With the recent advancements in generative modeling, the realism of deepfake content has been increasing at a steady pace, even reaching the point where people often fail to detect manipulated media content online, thus being deceived into various kinds of scams. In this paper, we survey deepfake generation and detection techniques, including the most recent developments in the field, such as diffusion models and Neural Radiance Fields. Our literature review covers all deepfake media types, comprising image, video, audio and multimodal (audio-visual) content. We identify various kinds of deepfakes, according to the procedure used to alter or generate the fake content. We further construct a taxonomy of deepfake generation and detection methods, illustrating the important groups of methods and the domains where these methods are applied. Next, we gather datasets used for deepfake detection and provide updated rankings of the best performing deepfake detectors on the most popular datasets. In addition, we develop a novel multimodal benchmark to evaluate deepfake detectors on out-of-distribution content. The results indicate that state-of-the-art detectors fail to generalize to deepfake content generated by unseen deepfake generators. Finally, we propose future directions to obtain robust and powerful deepfake detectors.

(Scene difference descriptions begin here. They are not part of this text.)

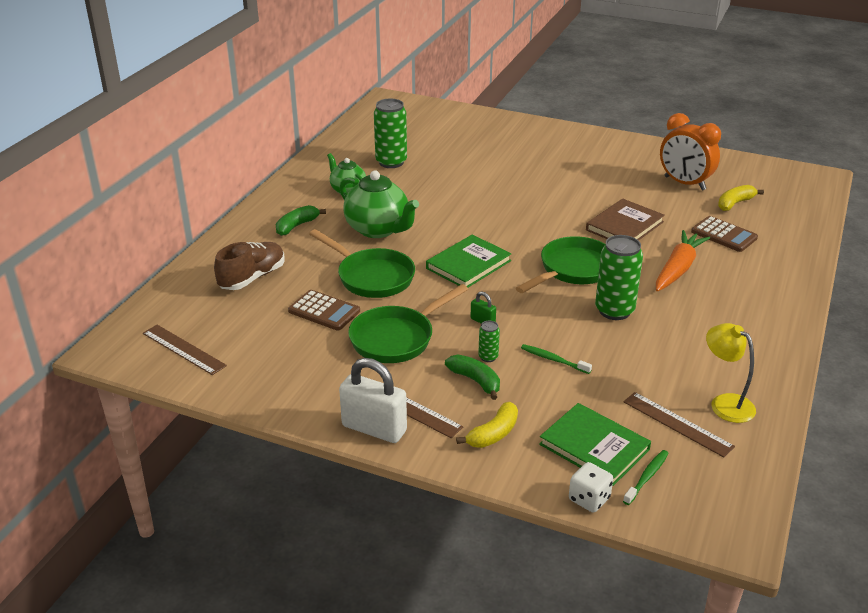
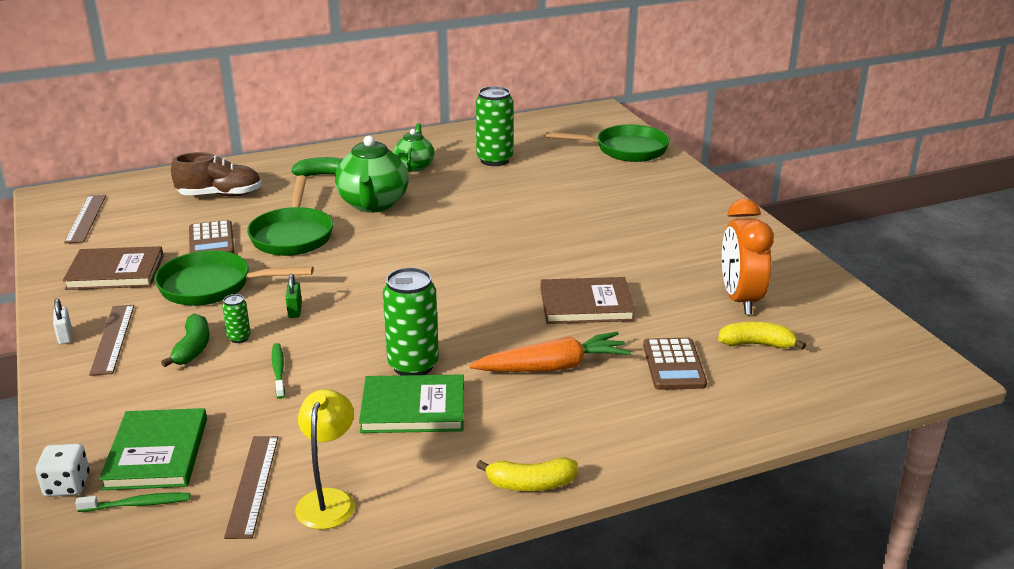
camera: 45 degrees right, 5 degrees down
white padlock [339,358,407,443] -> white padlock [53,298,72,344], size x0.46
green book [426,235,511,287] -> green book moved to [359,374,464,433]
yellow banana [456,402,518,448] -> yellow banana moved to [476,458,578,491]
green pan [516,236,605,293] -> green pan moved to [545,125,670,162]
none -> brown book [63,246,164,290]

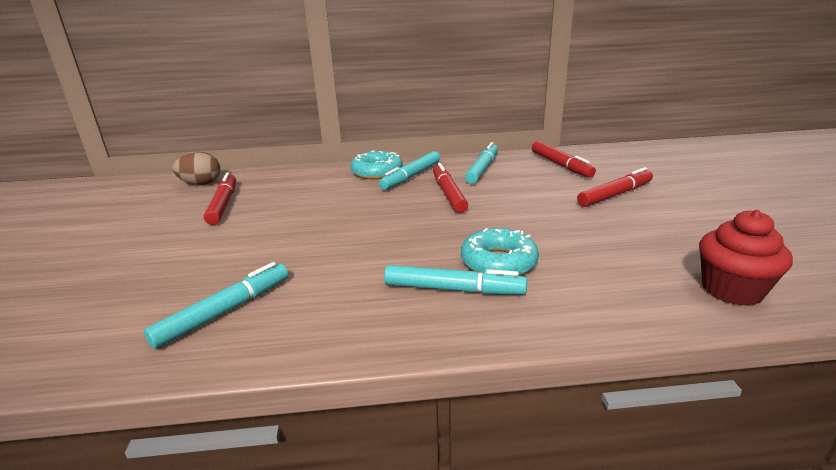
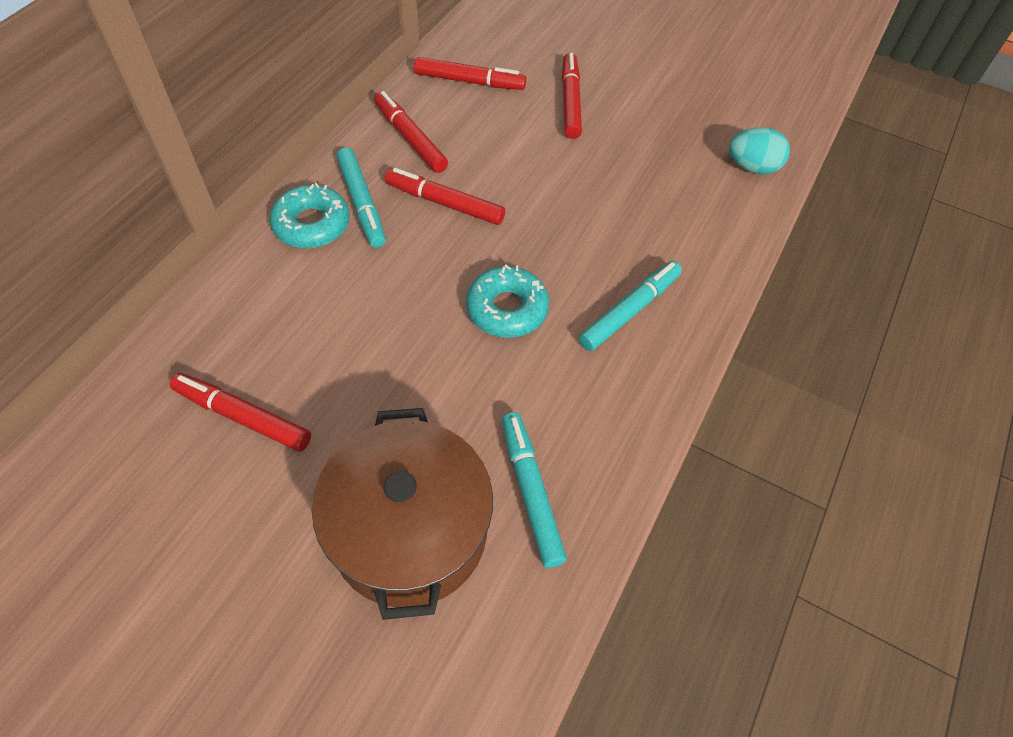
camera: 60 degrees left, 30 degrees up
brown egg [173,152,220,185] -> none
turquoise donut [461,228,539,276] -> turquoise donut moved to [466,265,549,338]
turquoise marker [465,142,498,184] -> red marker [374,91,448,173]
red cupcake [699,210,793,306] -> turquoise egg [729,127,790,174]
none -> brown pot [312,408,493,620]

Our project page and new benchmark are available at https://github.com/CroitoruAlin/biodeep.


Key findings
State-of-the-art deepfake detectors exhibit poor generalization to deepfake content generated by unseen deepfake generators. The BioDeepAV benchmark highlights the significant performance drops of existing detectors on realistic deepfakes produced by newer generative models. This underscores the need for more robust and generalized deepfake detection methods.
Approach
The authors conduct a comprehensive survey of deepfake generation and detection methods across image, video, audio, and multimodal domains. They develop a novel multimodal benchmark, BioDeepAV, to evaluate the generalization capacity of existing deepfake detectors to out-of-distribution content generated by unseen deepfake generators.
Datasets
DFFD, DiffusionFace, ForgeryNet, FaceForensics++, DeeperForensics, Celeb-DF, WildDeepfake, DeepFake-TIMIT, UADFV, GenVideo, WaveFake, ASVspoof 2019-LA, ASVspoof 2021-LA, ASVspoof 2021-DF, In-the-Wild, ADD 2022, ADD 2023, FoR, MLAAD, FakeAVCeleb, LAV-DF, DFDC, HDTF, LAION-Face, LibriTTS, a dataset of English dialects, TalkingHead-1KH.
Model(s)
Various CNNs, Transformers, RNNs, GANs, VAEs, GCNs, NeRFs, and hybrid architectures are used for deepfake detection depending on the modality. Specific models mentioned include EfficientNet, XceptionNet, ResNet, StyleGAN, Stable Diffusion, SDXL, RawNet2, wav2vec 2.0, Swin Transformer.
Author countries
Romania, UAE, Sweden, USA